Texte extrait:
::::

Cour d’appel administrative de Versailles, le 4 mars 2025, n°24VE00230

La Cour administrative d’appel de Versailles a rendu, le 4 mars 2025, un arrêt relatif au droit au respect de la vie privée et familiale. La juridiction tranche la question de l’influence de l’éligibilité au regroupement familial sur le contrôle de proportionnalité exercé par le juge de l’excès de pouvoir. Une ressortissante étrangère est entrée régulièrement en France en octobre 2019 sous couvert d’un visa de long séjour portant la mention étudiant. Elle a épousé en octobre 2020 un compatriote titulaire d’une carte de résident travaillant régulièrement pour un employeur stable depuis plusieurs années. Le couple a donné naissance à un enfant sur le territoire national en décembre 2020, consolidant ainsi leurs attaches matérielles et affectives.

Le tribunal administratif de Cergy-Pontoise a rejeté, le 20 décembre 2023, la demande d’annulation de l’arrêté préfectoral portant refus de séjour et obligation de quitter le territoire. L’intéressée soutient en appel que l’autorité administrative a commis une erreur de droit en omettant d’examiner sa situation au regard de ses attaches familiales. Elle invoque l’atteinte disproportionnée portée à sa vie privée, indépendamment de sa capacité à solliciter ultérieurement le bénéfice d’une procédure de regroupement familial. La Cour annule le jugement ainsi que l’arrêté contesté en soulignant l’intensité des liens développés par la requérante depuis son arrivée en France. L’étude de cette décision impose d’analyser l’articulation entre les catégories juridiques nationales et les exigences conventionnelles avant d’examiner la reconnaissance d’une atteinte disproportionnée.

I. L’articulation entre les catégories juridiques nationales et les exigences conventionnelles

L’article L. 423-23 du code de l’entrée et du séjour des étrangers dispose que le titre vie privée et familiale concerne l’étranger n’entrant pas dans d’autres catégories. La loi écarte expressément les personnes qui « ouvrent droit au regroupement familial » afin de préserver l’intégrité des procédures administratives de droit commun. La requérante, conjointe d’un résident étranger, relevait théoriquement de ce dispositif spécifique imposant des conditions de ressources et de logement à son époux. L’administration estimait initialement que cette éligibilité faisait obstacle à la délivrance d’une carte de séjour temporaire sur le fondement exclusif des liens personnels.

A. Le principe d’exclusion fondé sur l’éligibilité au regroupement familial

La Cour précise qu’il appartenait au préfet d’apprécier si l’atteinte portée à la vie familiale était disproportionnée par rapport aux buts de la mesure. Les juges rappellent que les stipulations de l’article 8 de la Convention européenne priment sur les restrictions posées par les dispositions législatives du code national. La circonstance qu’une personne relève du regroupement familial « ne saurait, par elle-même, intervenir dans l’appréciation portée par l’administration sur la gravité de l’atteinte ». L’autorité administrative doit systématiquement procéder à un examen global de la situation individuelle de l’étranger avant de décider d’une mesure d’éloignement du territoire.

::::

Travail à faire:
1. D'après le commentaire de l'arrêt, à quelle date et sous couvert de quel visa la requérante est-elle entrée en France ?
2. Poursuivez le commentaire de l'arrêt à la suite de sa dernière phrase.

Données fournies:
::::

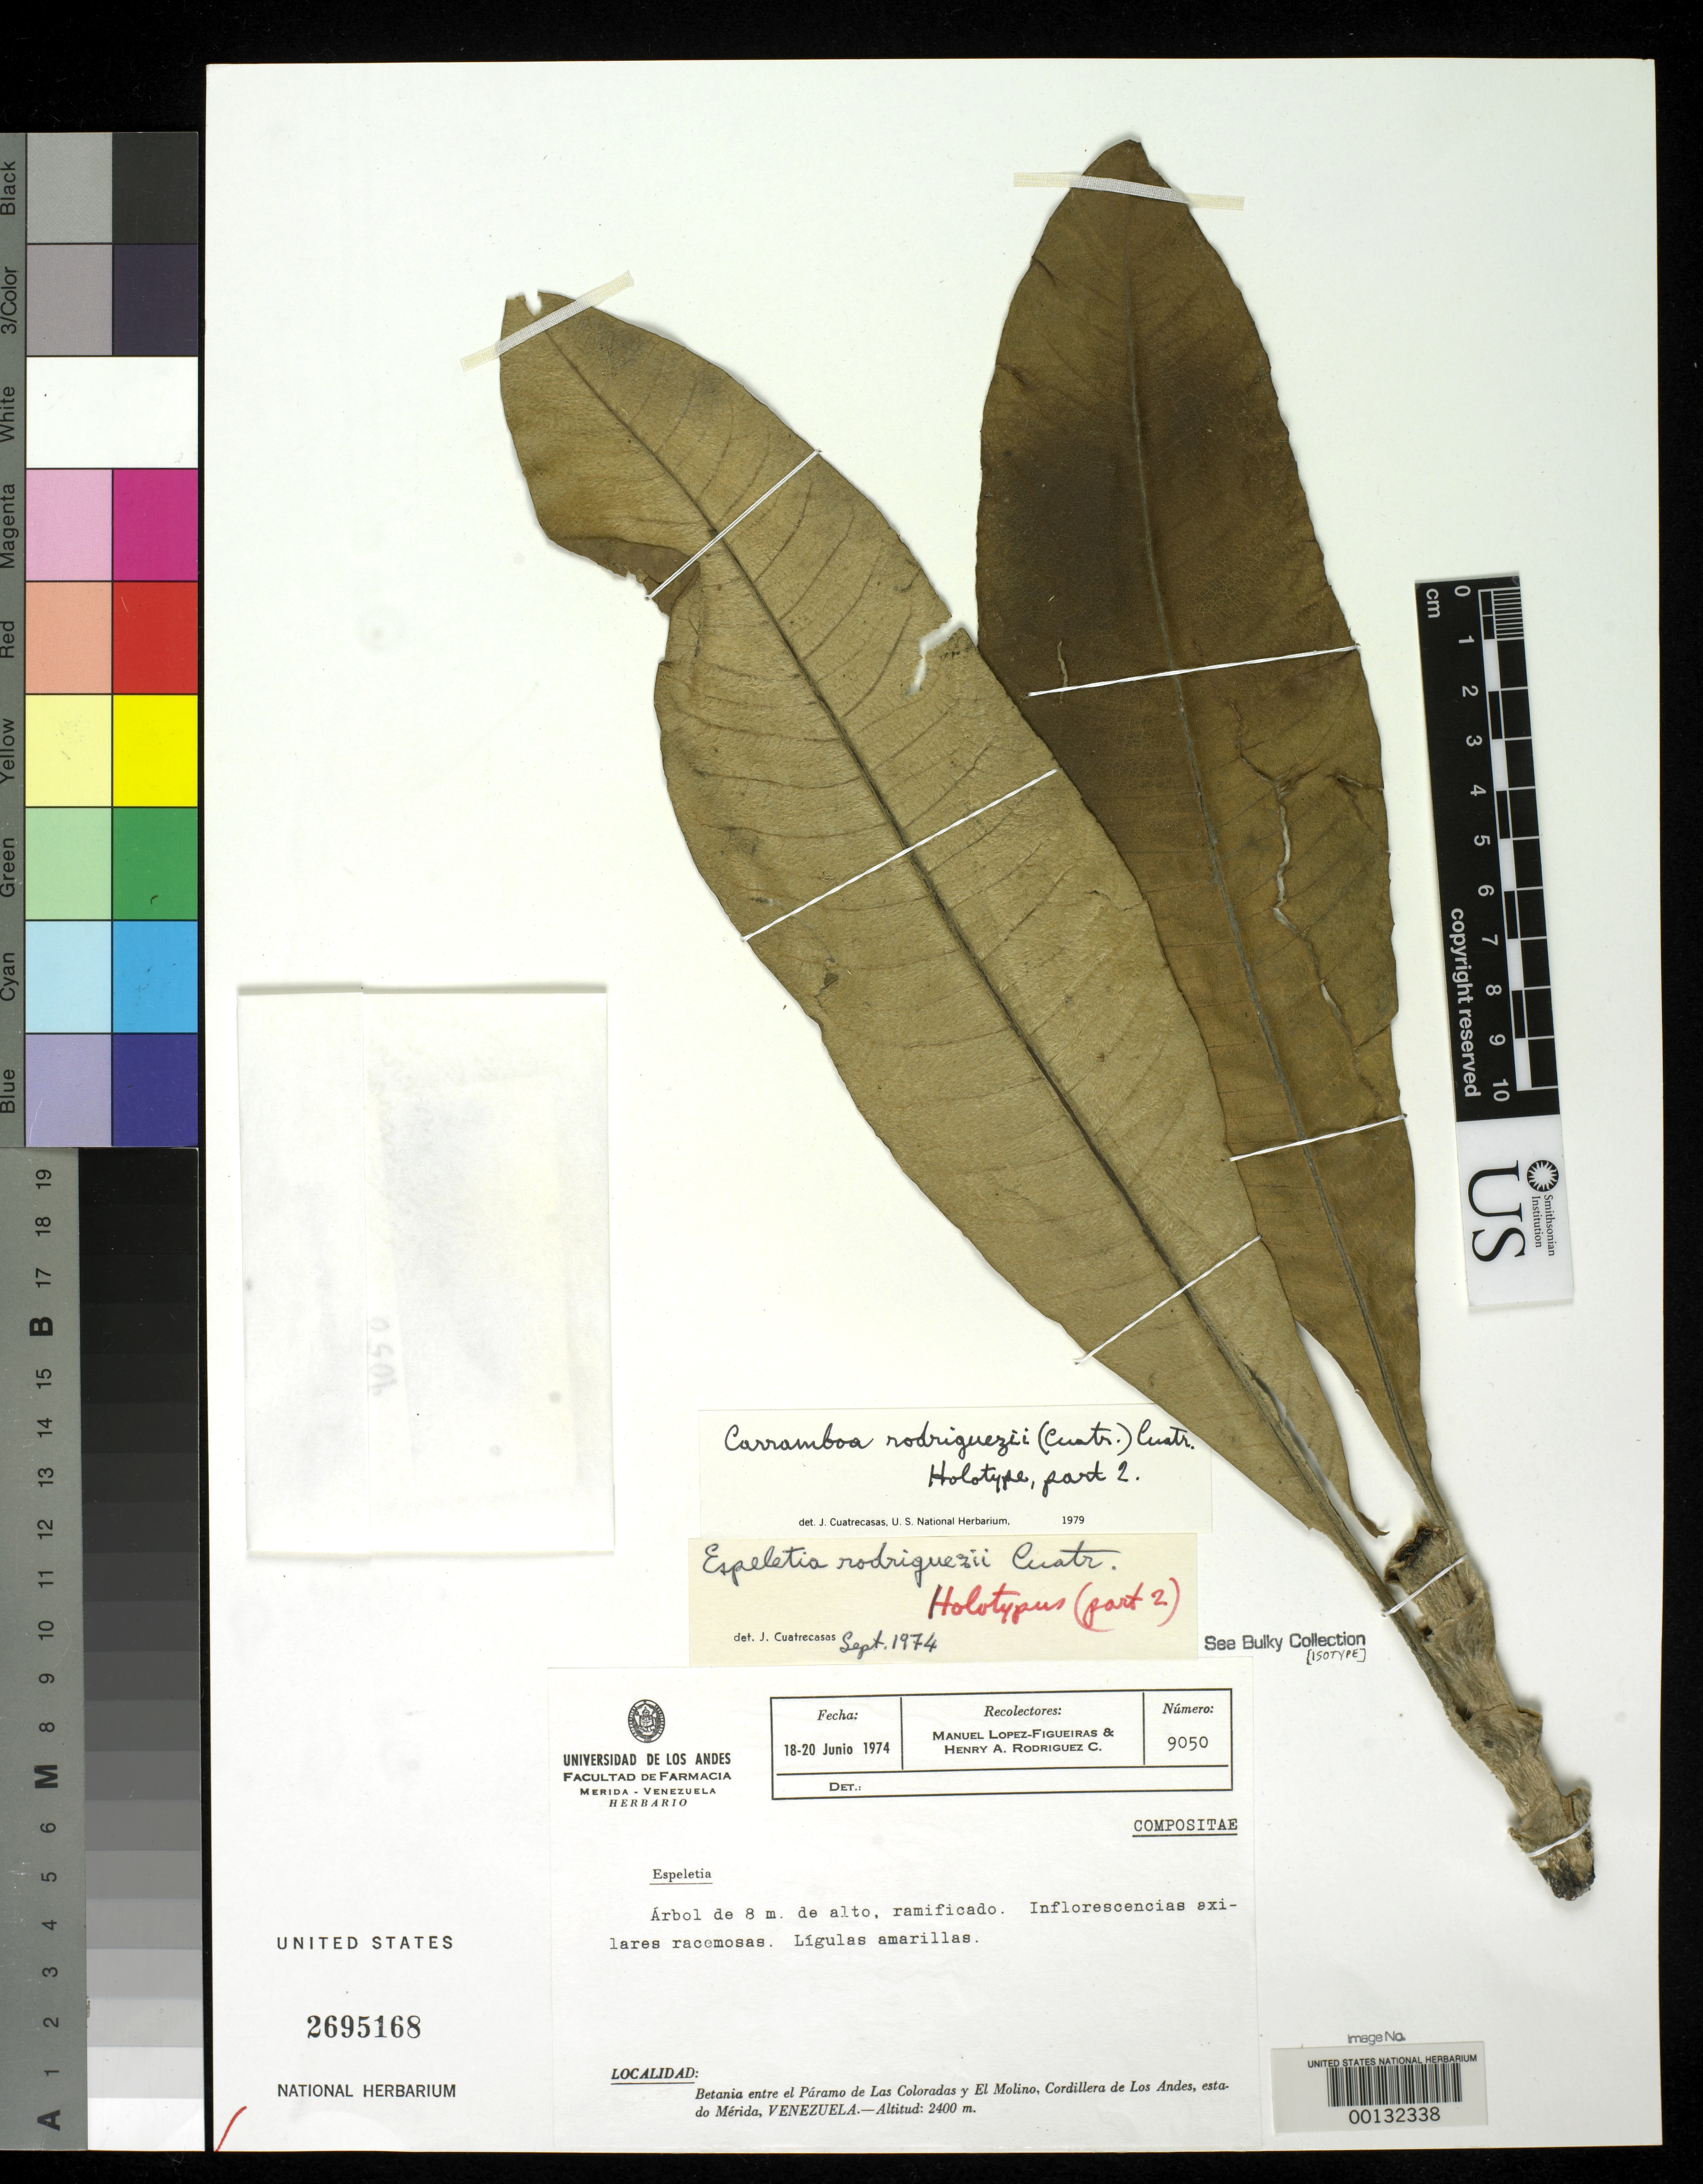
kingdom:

::::

Réponses fournies:
1. Elle est entrée régulièrement en France en octobre 2019, sous couvert d'un visa de long séjour portant la mention étudiant.

2.
B. La primauté du contrôle de proportionnalité issu de la Convention européenne

Le juge précise toutefois que l’administration peut tenir compte du non-respect de la procédure légale d’entrée au titre des buts poursuivis par la décision. Le texte mentionne que le préfet peut considérer que le ressortissant « ne pouvait légalement entrer en France pour y séjourner qu’au seul bénéfice du regroupement familial ». Cette nuance permet de maintenir l’objectif de régulation des flux migratoires sans pour autant vider de sa substance la protection des droits fondamentaux. La décision souligne ainsi que l’examen de la proportionnalité reste une obligation autonome dont le préfet ne peut s’affranchir sous un prétexte procédural.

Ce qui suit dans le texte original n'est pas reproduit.